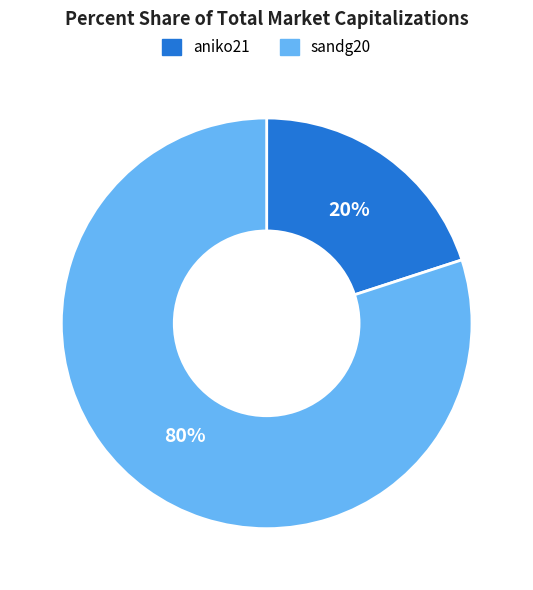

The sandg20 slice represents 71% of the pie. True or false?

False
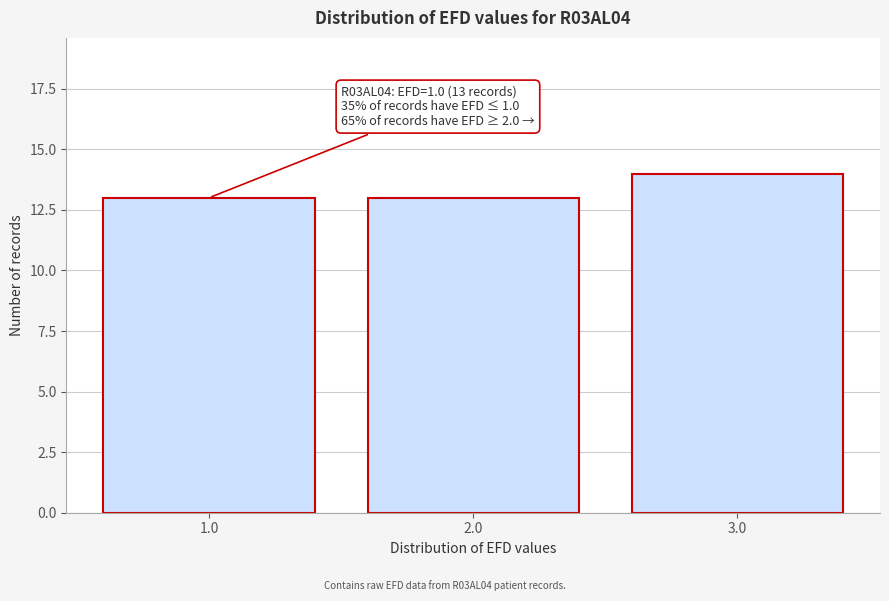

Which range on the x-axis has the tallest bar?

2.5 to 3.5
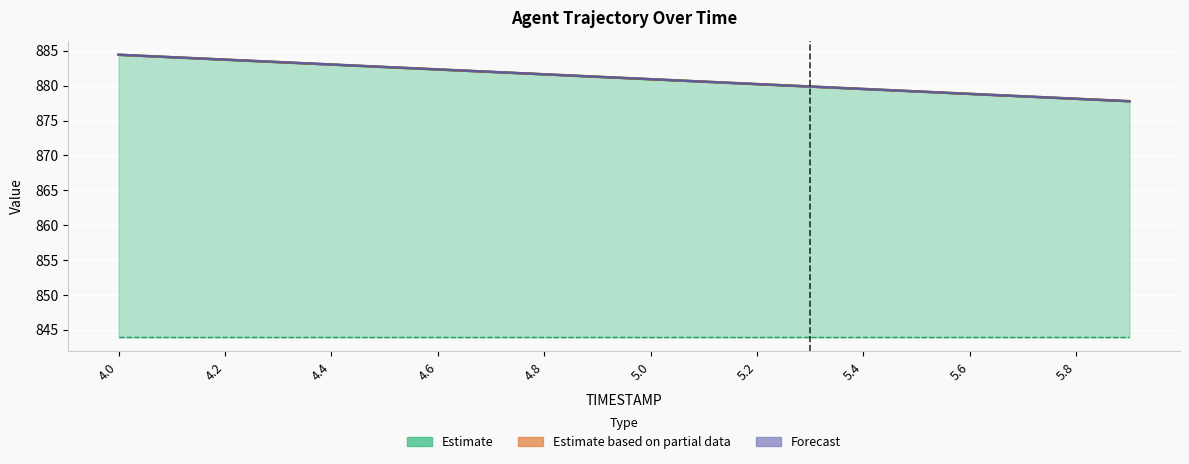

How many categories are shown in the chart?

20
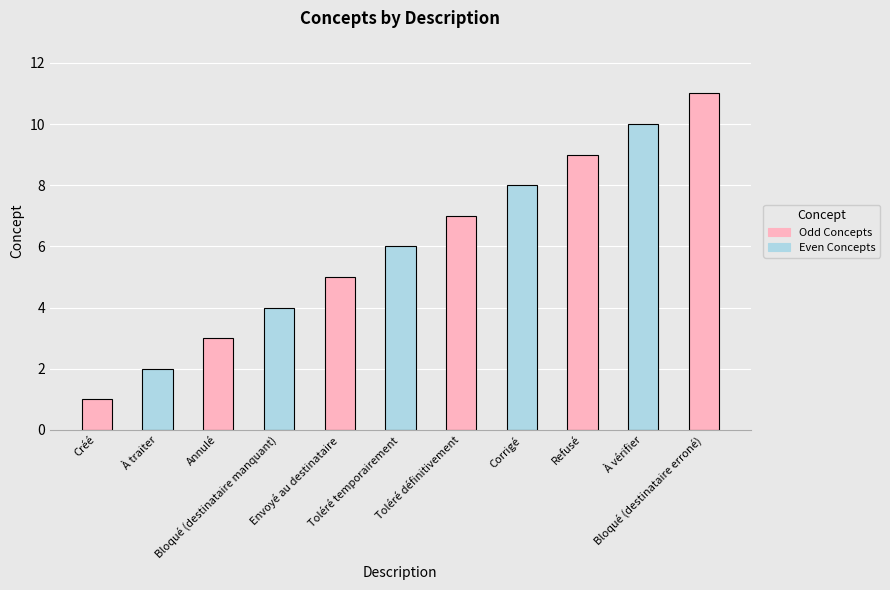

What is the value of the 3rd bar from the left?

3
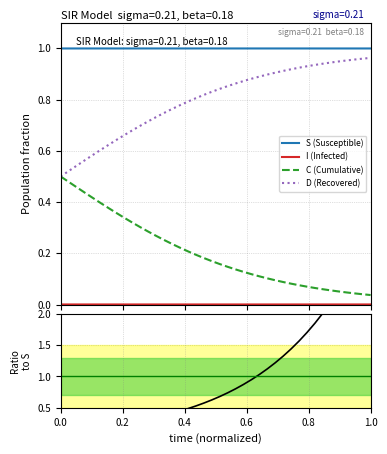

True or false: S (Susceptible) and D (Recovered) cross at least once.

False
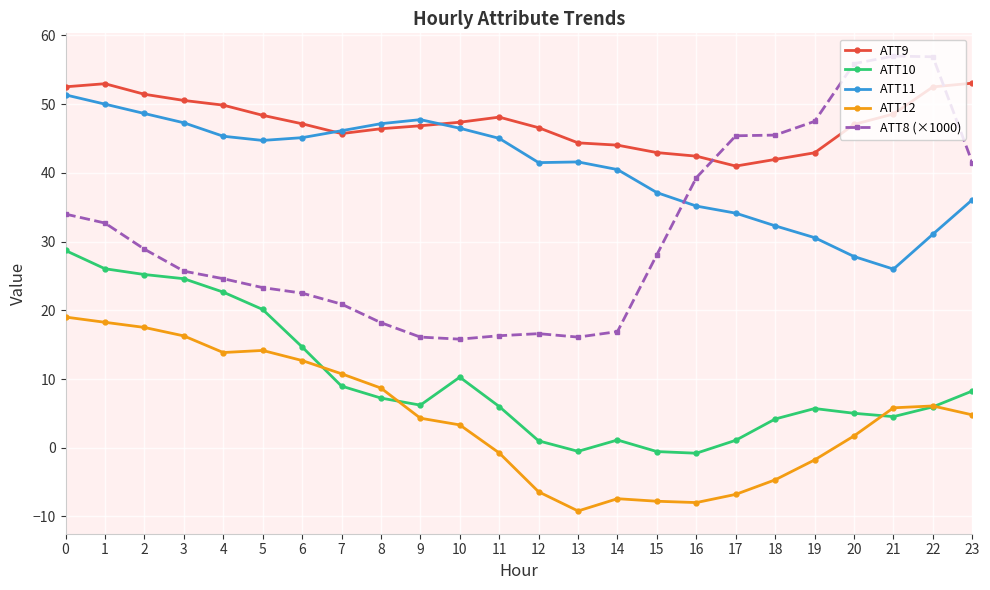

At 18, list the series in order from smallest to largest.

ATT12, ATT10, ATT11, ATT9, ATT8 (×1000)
++++++++++
_Task details_. Please return all of the data above word for word, leaving out the pictures.

_Solution to this problem_.
The sandg20 slice represents 71% of the pie. True or false?

False

Which range on the x-axis has the tallest bar?

2.5 to 3.5

How many categories are shown in the chart?

20

What is the value of the 3rd bar from the left?

3

True or false: S (Susceptible) and D (Recovered) cross at least once.

False

At 18, list the series in order from smallest to largest.

ATT12, ATT10, ATT11, ATT9, ATT8 (×1000)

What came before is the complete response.